An examination of the boxplots of the times for each department would show roughly “normal” data. There is nothing untoward in the data (to the eye of the typical user). This is classical analysis of variance, a.k.a. ANOVA, which is equivalent to linear regression. Here’s the ANOVA table from the R glm() function:
We needn’t say much about this except that each p-value is pleasingly small, i.e. publishable, i.e. less than the magic number. Null hypotheses aplenty were rejected. The person writing up the results said that there were “statistically significant differences” between the departments. That there were differences we already knew: for one, the departments are different! For another, we could have just looked at the data we took and saw there were differences. We didn’t need a model for that.
Now look at this:
The first five plots are the posterior distributions of the parameters of the model. Each has a probability near 1 that the parameter is far from 0, i.e. high probability that the parameter “belongs” in the model. Thus, whether frequentist or Bayesian, one would say that, yes, clear differences in “mean” times could be seen between departments.
However, gaze at the bottom right picture. It shows two distributions (actually “densities”) for our uncertainty in future times for the departments B (solid line) and C (dashed line) given the old data and assuming the model we used is true.
Assuming a true model and old data, we can calculate the probability that future (not yet seen) values of time in department C will be greater than times in department D: this probability is 78%. If our uncertainty in the values of times for both departments were the same, the probability that times in department C would be greater than times in department D would be 50%. Thus, just like the classical analysis, the modern would indicate that knowledge of department is relevant to our knowledge of the uncertainty in times. So all is well.
Except take a closer look. Our uncertainty in future values of times in department B indicates there is about a 40% chance for times less than 0, i.e. values which are absurd. This is a huge error, but one commonly seen.
The fault lies in assuming the times were “normal.” They were not. No thing is. What we assumed was that our uncertainty in the times could be characterized (or quantified) by a normal distribution, the central parameter of which was allowed to vary between departments: that’s our model.
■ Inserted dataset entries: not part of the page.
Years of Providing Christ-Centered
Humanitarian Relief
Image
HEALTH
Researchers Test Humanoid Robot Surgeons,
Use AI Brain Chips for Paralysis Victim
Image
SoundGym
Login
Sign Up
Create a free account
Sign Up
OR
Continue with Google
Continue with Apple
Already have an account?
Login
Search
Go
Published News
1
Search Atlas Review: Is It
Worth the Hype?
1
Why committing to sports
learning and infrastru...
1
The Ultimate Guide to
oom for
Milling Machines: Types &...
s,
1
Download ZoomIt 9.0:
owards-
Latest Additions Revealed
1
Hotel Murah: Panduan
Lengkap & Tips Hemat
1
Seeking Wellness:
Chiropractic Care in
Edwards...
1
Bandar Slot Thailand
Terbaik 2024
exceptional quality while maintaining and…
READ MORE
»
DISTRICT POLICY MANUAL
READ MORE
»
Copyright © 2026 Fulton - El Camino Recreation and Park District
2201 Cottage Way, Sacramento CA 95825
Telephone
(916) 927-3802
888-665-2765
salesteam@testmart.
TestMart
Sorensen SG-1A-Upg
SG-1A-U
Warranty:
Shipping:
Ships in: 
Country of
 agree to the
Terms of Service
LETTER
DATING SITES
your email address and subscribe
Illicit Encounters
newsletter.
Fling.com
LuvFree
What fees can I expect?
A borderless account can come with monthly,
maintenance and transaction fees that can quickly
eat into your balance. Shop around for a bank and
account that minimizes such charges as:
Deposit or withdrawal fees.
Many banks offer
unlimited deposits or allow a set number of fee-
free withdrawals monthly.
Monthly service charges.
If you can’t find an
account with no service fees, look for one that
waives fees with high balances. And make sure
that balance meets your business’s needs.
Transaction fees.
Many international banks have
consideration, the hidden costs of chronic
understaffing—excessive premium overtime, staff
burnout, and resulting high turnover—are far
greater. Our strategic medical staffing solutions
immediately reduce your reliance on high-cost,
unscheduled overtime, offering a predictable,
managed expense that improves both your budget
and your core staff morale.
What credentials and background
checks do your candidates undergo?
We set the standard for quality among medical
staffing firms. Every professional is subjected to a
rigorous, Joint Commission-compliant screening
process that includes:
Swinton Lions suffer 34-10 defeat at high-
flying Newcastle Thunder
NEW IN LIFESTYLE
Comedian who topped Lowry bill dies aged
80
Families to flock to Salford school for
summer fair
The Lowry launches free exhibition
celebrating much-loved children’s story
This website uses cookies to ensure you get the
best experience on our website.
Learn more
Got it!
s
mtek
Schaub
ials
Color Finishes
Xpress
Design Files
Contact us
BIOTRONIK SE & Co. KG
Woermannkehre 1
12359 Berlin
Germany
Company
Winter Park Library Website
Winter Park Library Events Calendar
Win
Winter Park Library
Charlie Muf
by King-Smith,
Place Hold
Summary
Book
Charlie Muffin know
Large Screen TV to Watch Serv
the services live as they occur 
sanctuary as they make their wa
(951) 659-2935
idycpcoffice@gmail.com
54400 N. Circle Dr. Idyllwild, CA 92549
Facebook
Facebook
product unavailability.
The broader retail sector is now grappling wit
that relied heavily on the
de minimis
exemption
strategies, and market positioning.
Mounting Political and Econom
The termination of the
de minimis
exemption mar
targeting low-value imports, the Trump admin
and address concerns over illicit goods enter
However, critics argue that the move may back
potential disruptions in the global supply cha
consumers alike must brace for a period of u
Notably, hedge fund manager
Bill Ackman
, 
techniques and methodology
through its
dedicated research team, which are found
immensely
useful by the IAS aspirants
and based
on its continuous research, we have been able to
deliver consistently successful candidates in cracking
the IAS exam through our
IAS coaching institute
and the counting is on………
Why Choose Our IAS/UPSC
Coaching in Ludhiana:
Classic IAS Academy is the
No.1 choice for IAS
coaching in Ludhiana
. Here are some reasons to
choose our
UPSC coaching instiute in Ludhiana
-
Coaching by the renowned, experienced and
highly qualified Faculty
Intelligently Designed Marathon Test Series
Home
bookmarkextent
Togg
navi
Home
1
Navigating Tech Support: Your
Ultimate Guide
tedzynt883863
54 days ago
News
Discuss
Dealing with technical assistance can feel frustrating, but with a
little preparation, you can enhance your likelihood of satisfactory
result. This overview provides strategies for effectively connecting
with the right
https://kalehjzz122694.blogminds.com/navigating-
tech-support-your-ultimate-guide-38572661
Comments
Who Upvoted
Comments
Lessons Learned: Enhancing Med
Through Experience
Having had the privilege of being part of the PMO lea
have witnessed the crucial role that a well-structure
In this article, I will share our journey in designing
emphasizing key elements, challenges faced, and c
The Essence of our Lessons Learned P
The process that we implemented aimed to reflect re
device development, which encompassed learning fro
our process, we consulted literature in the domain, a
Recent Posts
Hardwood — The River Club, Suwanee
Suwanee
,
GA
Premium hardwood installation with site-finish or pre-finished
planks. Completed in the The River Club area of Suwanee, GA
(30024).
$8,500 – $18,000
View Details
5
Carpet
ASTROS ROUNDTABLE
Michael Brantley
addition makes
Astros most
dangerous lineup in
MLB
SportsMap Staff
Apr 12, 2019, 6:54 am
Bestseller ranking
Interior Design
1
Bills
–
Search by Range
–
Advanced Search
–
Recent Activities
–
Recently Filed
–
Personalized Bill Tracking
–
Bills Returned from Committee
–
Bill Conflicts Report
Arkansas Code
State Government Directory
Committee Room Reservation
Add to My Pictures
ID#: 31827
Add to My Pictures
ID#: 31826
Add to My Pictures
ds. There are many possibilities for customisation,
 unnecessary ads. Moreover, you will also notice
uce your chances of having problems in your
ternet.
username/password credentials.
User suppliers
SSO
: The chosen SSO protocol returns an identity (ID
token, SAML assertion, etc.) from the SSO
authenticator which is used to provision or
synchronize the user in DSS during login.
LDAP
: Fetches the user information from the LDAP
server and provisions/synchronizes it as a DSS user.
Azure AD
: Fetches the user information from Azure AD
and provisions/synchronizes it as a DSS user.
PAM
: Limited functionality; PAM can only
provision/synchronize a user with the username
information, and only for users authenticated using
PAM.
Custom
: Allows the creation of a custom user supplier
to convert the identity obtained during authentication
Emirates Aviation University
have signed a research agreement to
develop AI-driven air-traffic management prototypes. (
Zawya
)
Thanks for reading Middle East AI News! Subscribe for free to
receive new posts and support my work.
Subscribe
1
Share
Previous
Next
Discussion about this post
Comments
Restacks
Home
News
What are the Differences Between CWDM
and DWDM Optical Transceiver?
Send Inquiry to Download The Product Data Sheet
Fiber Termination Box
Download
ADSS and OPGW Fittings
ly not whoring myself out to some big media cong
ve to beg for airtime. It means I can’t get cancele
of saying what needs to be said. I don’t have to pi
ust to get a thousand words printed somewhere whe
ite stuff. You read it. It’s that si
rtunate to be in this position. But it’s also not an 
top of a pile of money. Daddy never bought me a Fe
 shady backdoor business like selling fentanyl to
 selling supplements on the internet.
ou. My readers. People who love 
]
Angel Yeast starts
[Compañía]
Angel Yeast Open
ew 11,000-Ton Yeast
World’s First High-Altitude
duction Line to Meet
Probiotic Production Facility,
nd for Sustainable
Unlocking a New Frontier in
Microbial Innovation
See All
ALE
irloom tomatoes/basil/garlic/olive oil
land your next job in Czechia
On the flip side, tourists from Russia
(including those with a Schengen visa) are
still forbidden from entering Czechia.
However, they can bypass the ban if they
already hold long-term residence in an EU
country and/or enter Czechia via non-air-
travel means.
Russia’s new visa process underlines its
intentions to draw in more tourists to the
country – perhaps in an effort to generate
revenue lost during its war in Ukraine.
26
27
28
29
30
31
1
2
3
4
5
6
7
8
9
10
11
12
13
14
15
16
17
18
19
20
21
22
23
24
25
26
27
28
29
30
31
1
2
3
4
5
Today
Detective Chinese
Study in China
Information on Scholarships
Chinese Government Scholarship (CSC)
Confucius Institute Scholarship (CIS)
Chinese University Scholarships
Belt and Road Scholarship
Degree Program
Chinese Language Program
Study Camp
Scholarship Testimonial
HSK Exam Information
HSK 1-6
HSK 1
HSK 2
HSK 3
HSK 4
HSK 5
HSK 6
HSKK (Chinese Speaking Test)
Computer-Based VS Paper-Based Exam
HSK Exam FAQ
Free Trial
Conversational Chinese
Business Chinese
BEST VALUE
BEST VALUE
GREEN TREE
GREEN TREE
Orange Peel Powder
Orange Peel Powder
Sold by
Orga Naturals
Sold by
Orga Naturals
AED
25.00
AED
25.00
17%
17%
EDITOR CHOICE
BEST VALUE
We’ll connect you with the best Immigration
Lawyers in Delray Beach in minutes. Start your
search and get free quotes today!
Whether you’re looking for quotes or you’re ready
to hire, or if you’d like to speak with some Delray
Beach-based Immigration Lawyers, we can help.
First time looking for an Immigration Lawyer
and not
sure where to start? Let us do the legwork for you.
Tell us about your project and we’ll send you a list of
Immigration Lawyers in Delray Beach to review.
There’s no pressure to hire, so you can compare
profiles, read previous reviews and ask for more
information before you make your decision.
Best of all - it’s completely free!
A logical consequence of this assumption is that bottom-right picture.
Understand, what that picture shows is true assuming our premises, i.e our model, is true. We cannot learn from that picture that the model is absurd unless we look outside the model, as we did when we recalled that times less than 0 are impossible.
You might object, “Look, we wanted to say whether there were differences. We have both small p-values and high posterior probabilities. So what if the predictive distribution is ridiculous? I have what I wanted.”
But those p-values and posteriors are also conditional on the model’s truth. Since, upon accepting the premise that times less than 0 are impossible, we know the model is false and not even close to a good approximation, we have good evidence that those p-values and posteriors are also bad, i.e. misleading, i.e. false. You are too sure of your conclusions.
Besides, if all you wanted was to say there were differences, all you had to do was look: yes, the box plots of times between C and D were different. Accepting this, the probability they were different was 1, i.e. 100%, i.e. it is true there were differences. What better evidence could you want?
“But how could I know whether those differences arose by chance? That’s why I had to use regression. P-values and posteriors can tell me whether the differences I saw were real or were due to chance.”
Did you think the differences you saw were unreal? Something caused the differences we saw. What? “Chance” isn’t alive, Chance isn’t a mystical entity, small-c-chance isn’t a cause. But if we could identify the actual causes, then, once again, we would know with certainty not only there were differences but why those differences arose. It’s only because we don’t know the causes that we had to resort to characterizing our uncertainty using a probability model.
Since we did see differences, the only question is whether those differences will persist (if we continue observing data). And we can’t know that unless we characterize our uncertainty in the times. We did this using regression, where we allowed the central parameter of a normal distribution to vary based on department. But we saw that, even though assuming this model true, we believe there is a 78% chance differences would persist, we also had solid evidence that the model is false. What we should do is begin again and better characterize our uncertainty in the times, i.e. come up with a better model. And that is all we can say with sufficient certainty for now.
Incidentally, I did not have to ask what is the probability that times in C would be greater than B: I could have asked any question that was important to me. Anyway, everything I know about future values of C and B is shown in that picture.
This is only one example. I have not exhausted by far all the ways the classical ways lead to over-certainty and mistakes.